This specific fin did not fail until in excess of twice design load, a margin of 33% over the requirement. So even if the repair did weaken the fin, it was still much stronger than it had to be. Which is precisely the basis on which ANY aircraft repair - whether in build or in service - is assessed - "Is it still strong enough to do what's required?"

Originally Posted by Scurvy.D.Dog
… in any event … are the ‘regulatory/certification requirements’ reasonable in that case??
The only means whereby the regulations could be changed to directly address this accident would be to require active envelope protection for all airliners. On a conventional aircraft, where the pilot is the "Flight Control Computer", we rely on his training and airmanship to prevent inputs which risk the airframe structure. The design load manoeuvres required for certification are an ARBITRARY set of cases which have, in practice, proven adequate to provide sufficient structural margin for operations. Since there has been, basically, one event of this type, in who-knows-how-many billion flight hours, it would appear that the regulations are appropriate (the intent of the regulations is not to eliminate risk - that's impossible - but to reduce it to a level consistent with what's perceived as "safe")

surely one must consider ‘possible’ rudder induced side load/s on the fin and attach points when paired with side load from inertial yaw forces + the H-M interface of 1.2 inches of pedal travel at 250kt??
How many such inputs, and at what frequency? Make enough full rudder inputs at close to an aircraft response mode frequency and you WILL break any aircraft of conventional design.

.. common sense suggests the formular in a crude sense is:-
.

Available data:
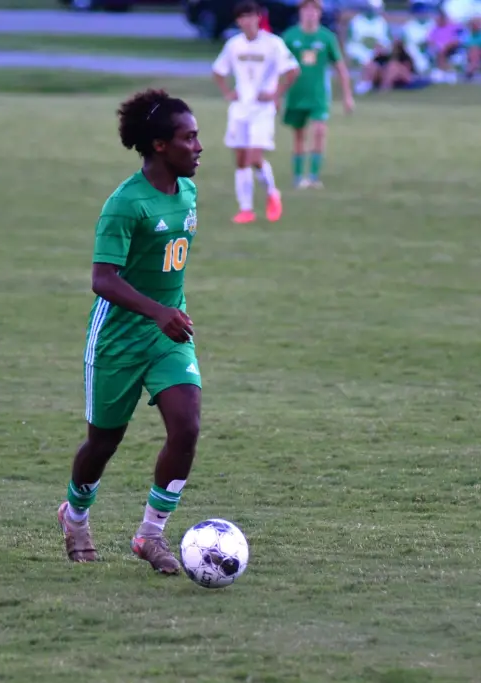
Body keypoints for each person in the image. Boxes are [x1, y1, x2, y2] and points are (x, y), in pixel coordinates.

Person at [57, 89, 204, 575]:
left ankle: (150, 535)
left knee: (187, 427)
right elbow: (103, 279)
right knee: (103, 444)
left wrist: (167, 314)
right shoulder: (124, 204)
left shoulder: (187, 191)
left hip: (168, 336)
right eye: (189, 138)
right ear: (160, 145)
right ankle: (75, 516)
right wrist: (158, 311)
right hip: (117, 340)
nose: (199, 147)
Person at [212, 1, 299, 224]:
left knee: (255, 157)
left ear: (258, 18)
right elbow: (218, 70)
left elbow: (293, 70)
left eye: (251, 16)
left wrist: (276, 94)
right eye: (243, 17)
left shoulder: (273, 43)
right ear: (238, 21)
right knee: (241, 160)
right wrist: (228, 92)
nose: (247, 21)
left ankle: (272, 193)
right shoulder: (234, 44)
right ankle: (246, 209)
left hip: (262, 110)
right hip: (240, 109)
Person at [282, 0, 355, 189]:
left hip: (319, 95)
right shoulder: (290, 36)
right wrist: (276, 94)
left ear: (319, 13)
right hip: (296, 94)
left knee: (319, 131)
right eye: (306, 9)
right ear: (300, 12)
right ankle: (298, 177)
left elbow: (340, 68)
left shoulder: (326, 37)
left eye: (314, 9)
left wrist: (347, 96)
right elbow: (277, 67)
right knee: (299, 135)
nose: (310, 13)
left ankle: (314, 177)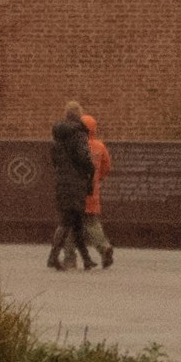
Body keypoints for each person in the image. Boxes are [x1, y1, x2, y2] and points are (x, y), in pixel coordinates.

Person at [48, 103, 98, 274]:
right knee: (67, 220)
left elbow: (54, 160)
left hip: (62, 181)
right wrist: (90, 169)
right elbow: (83, 156)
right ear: (79, 115)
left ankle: (87, 259)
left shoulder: (57, 135)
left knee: (76, 222)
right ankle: (53, 257)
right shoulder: (79, 133)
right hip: (75, 182)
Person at [77, 109, 114, 270]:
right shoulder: (99, 146)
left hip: (78, 189)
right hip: (93, 190)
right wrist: (97, 178)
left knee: (74, 223)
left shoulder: (78, 144)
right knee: (92, 221)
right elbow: (106, 167)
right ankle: (104, 247)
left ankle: (70, 256)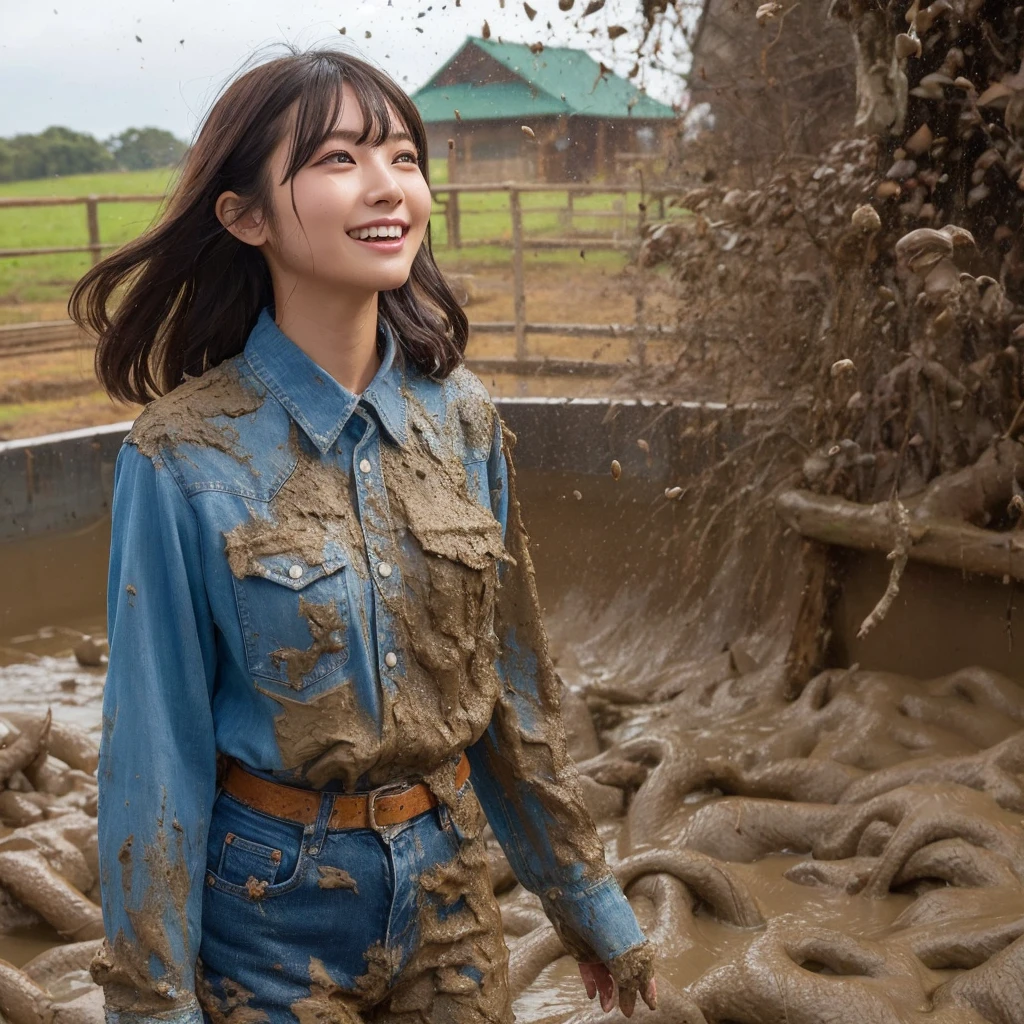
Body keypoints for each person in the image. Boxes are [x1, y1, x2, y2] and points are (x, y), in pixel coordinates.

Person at [70, 47, 658, 1024]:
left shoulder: (463, 420)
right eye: (339, 160)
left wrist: (585, 898)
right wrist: (153, 1002)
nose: (387, 187)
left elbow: (510, 687)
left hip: (450, 892)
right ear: (246, 214)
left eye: (402, 156)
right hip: (263, 915)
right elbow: (153, 755)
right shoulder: (181, 456)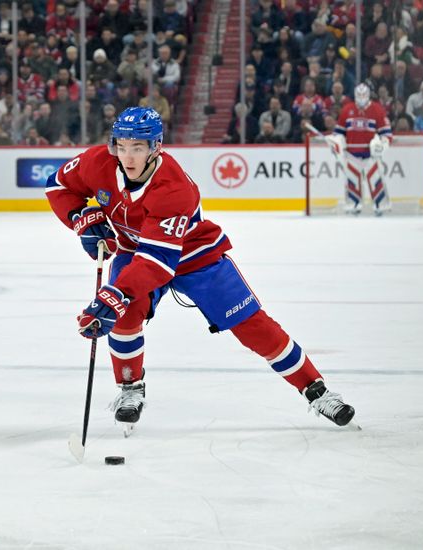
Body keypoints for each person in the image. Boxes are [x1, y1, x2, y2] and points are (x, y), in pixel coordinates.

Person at [45, 106, 355, 434]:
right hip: (134, 249)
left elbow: (156, 263)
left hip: (194, 256)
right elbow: (58, 185)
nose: (128, 156)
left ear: (155, 147)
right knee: (124, 315)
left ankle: (316, 390)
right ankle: (131, 388)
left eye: (137, 148)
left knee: (252, 324)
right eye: (121, 146)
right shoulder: (98, 162)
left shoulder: (173, 188)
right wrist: (82, 219)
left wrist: (114, 295)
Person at [327, 83, 392, 215]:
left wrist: (382, 145)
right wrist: (335, 142)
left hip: (371, 154)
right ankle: (354, 203)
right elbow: (339, 132)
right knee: (352, 179)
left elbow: (386, 134)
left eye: (364, 95)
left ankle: (381, 203)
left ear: (368, 95)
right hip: (351, 154)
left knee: (375, 178)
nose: (361, 97)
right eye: (359, 95)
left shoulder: (377, 110)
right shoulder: (347, 109)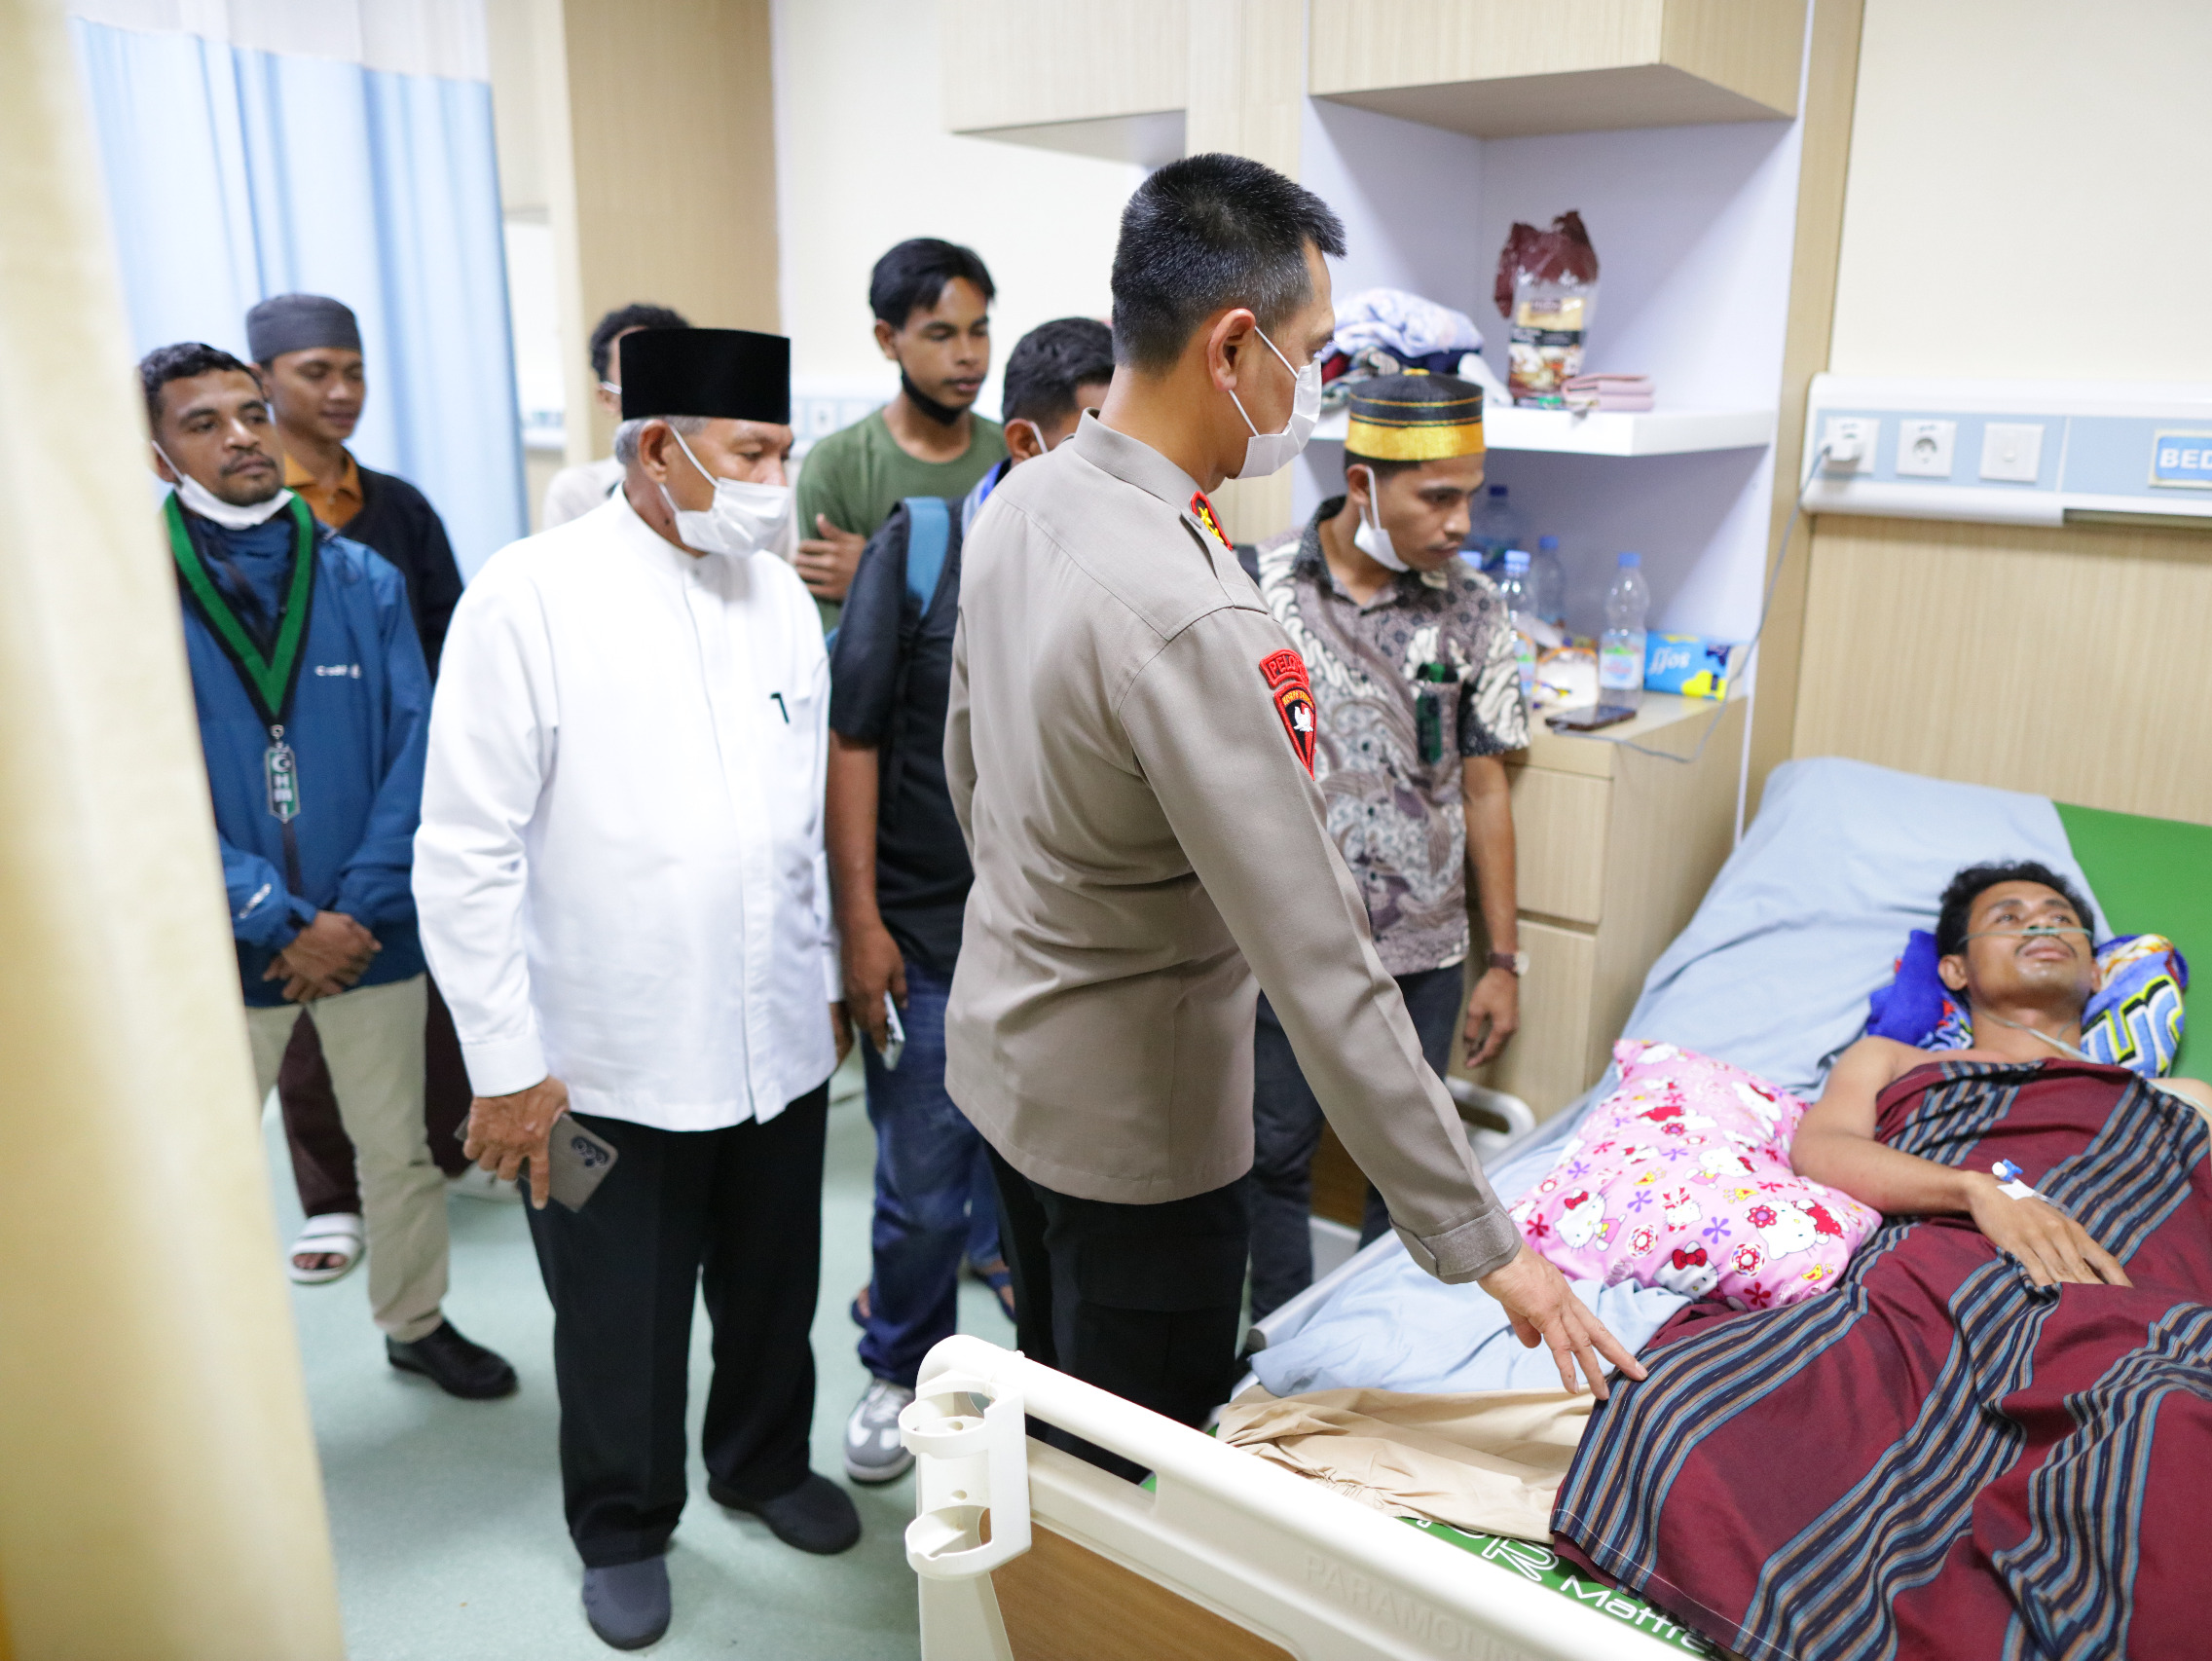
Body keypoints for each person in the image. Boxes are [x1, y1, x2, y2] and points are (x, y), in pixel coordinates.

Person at [943, 153, 1641, 1481]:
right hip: (1140, 1135)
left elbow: (971, 774)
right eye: (1310, 354)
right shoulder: (1196, 612)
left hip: (1007, 1063)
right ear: (1231, 347)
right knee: (1138, 1469)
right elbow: (1324, 961)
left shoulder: (1024, 495)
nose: (1308, 388)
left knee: (1052, 1391)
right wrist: (1488, 1244)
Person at [1557, 862, 2212, 1661]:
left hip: (2124, 1319)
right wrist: (1976, 1193)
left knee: (2169, 1436)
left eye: (2062, 919)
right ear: (1956, 970)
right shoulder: (1896, 1063)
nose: (2043, 924)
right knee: (1679, 1403)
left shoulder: (2185, 1103)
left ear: (2095, 967)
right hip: (1925, 1291)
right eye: (2010, 916)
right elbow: (1824, 1152)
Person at [415, 327, 857, 1652]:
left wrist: (826, 982)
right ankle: (622, 1520)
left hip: (773, 1041)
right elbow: (465, 851)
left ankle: (760, 1460)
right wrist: (506, 1067)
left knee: (773, 1287)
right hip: (598, 1060)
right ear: (658, 448)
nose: (775, 484)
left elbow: (794, 822)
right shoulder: (530, 595)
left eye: (783, 454)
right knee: (620, 1314)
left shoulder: (777, 597)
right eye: (752, 455)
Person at [142, 341, 515, 1401]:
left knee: (399, 1151)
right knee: (202, 1172)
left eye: (249, 412)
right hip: (220, 937)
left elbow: (419, 749)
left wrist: (351, 911)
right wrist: (270, 912)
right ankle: (203, 1377)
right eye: (202, 423)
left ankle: (415, 1320)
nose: (240, 437)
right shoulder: (128, 597)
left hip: (369, 928)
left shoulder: (362, 577)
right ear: (158, 453)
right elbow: (137, 781)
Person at [830, 316, 1116, 1486]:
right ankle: (897, 1363)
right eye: (1096, 434)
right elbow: (853, 737)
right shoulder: (925, 545)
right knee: (922, 1189)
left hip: (1065, 945)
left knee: (1051, 1184)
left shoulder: (1123, 563)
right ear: (1028, 439)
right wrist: (860, 924)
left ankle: (1041, 1385)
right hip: (929, 934)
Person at [1238, 373, 1529, 1320]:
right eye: (1436, 497)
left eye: (1469, 495)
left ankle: (1373, 1342)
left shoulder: (1473, 610)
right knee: (1271, 1150)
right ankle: (1280, 1344)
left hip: (1423, 947)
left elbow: (1485, 786)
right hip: (1286, 939)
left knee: (1408, 1170)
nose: (1460, 522)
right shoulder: (1254, 586)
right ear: (1361, 485)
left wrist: (1503, 962)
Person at [244, 292, 498, 1284]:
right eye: (317, 372)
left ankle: (442, 1151)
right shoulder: (249, 519)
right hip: (283, 804)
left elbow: (451, 643)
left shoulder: (396, 507)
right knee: (303, 1001)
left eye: (353, 370)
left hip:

Aim of the exercise: Reproduce verbatim the portion of the aircraft fin-strength passage above, from "surely one must" to "travel at 250kt??".

Task output:
surely one must consider ‘possible’ rudder induced side load/s on the fin and attach points when paired with side load from inertial yaw forces + the H-M interface of 1.2 inches of pedal travel at 250kt??